→ **YOUR ASSIGNMENT**
Transcribe the stretch of entries below from the line with "natural, casi instintiva." through the line with "disfruta de verdad.", exactly and with both ends included; leave out all other lines.

--- ENTRIES PROVIDED Enclosed Below ---

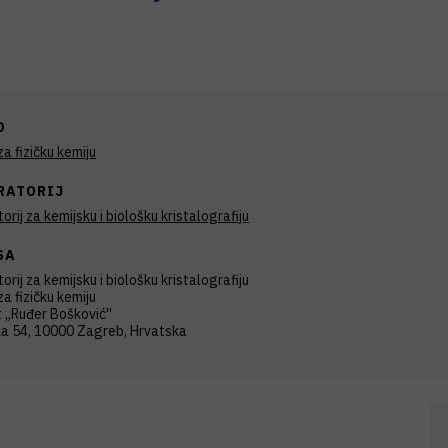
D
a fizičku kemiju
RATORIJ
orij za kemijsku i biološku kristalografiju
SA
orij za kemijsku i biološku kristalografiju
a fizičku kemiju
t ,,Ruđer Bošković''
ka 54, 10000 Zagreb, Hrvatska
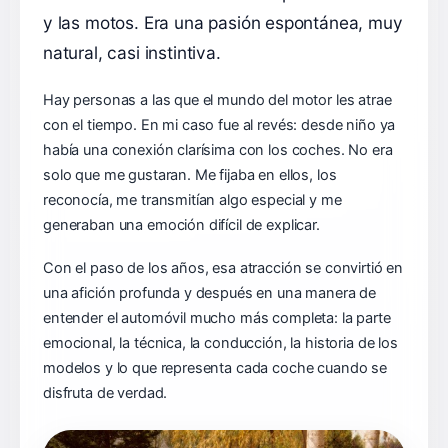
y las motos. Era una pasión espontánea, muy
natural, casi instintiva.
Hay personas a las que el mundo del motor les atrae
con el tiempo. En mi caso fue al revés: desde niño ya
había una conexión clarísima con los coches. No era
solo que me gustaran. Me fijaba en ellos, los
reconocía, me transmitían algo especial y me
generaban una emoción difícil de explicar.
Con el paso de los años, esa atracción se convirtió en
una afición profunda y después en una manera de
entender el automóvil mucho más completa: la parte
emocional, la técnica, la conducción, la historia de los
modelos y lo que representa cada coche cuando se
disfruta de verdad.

--- End of Enclosed ENTRIES PROVIDED ---
--- ENTRIES PROVIDED Enclosed Below ---

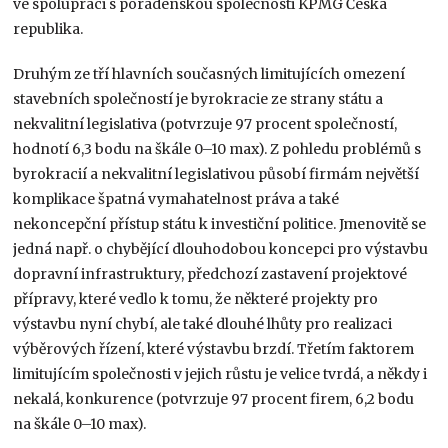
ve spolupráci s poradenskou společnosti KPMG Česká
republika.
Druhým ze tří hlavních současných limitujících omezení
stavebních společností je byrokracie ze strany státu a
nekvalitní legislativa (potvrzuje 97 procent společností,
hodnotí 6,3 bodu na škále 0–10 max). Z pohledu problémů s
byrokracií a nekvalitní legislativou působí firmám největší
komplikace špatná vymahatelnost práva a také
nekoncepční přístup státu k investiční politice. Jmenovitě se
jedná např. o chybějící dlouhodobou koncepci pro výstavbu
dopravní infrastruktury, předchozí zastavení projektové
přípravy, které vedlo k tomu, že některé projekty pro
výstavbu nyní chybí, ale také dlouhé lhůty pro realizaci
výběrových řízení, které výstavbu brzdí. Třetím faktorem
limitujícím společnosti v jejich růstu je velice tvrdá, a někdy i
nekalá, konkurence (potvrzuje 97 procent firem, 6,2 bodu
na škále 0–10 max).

--- End of Enclosed ENTRIES PROVIDED ---
--- ENTRIES PROVIDED Enclosed Below ---

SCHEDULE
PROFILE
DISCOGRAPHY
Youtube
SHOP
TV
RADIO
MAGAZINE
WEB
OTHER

--- End of Enclosed ENTRIES PROVIDED ---

→ **RESPONSE TO THIS TASK**
natural, casi instintiva.
Hay personas a las que el mundo del motor les atrae
con el tiempo. En mi caso fue al revés: desde niño ya
había una conexión clarísima con los coches. No era
solo que me gustaran. Me fijaba en ellos, los
reconocía, me transmitían algo especial y me
generaban una emoción difícil de explicar.
Con el paso de los años, esa atracción se convirtió en
una afición profunda y después en una manera de
entender el automóvil mucho más completa: la parte
emocional, la técnica, la conducción, la historia de los
modelos y lo que representa cada coche cuando se
disfruta de verdad.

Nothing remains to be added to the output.